(RECORDS SUPPLIED Opens)
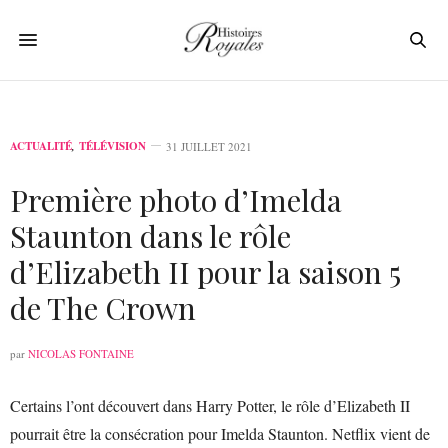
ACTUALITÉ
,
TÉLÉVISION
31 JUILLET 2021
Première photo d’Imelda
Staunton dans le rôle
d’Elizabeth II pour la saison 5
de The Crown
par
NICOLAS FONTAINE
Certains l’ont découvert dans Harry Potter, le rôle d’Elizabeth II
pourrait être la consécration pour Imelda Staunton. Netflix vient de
(RECORDS SUPPLIED Closes)
> [WORK INSTRUCTIONS]:
The listing above must be given again exactly, minus its pictures.

> [ANSWER SECTION]:
ACTUALITÉ
,
TÉLÉVISION
31 JUILLET 2021
Première photo d’Imelda
Staunton dans le rôle
d’Elizabeth II pour la saison 5
de The Crown
par
NICOLAS FONTAINE
Certains l’ont découvert dans Harry Potter, le rôle d’Elizabeth II
pourrait être la consécration pour Imelda Staunton. Netflix vient de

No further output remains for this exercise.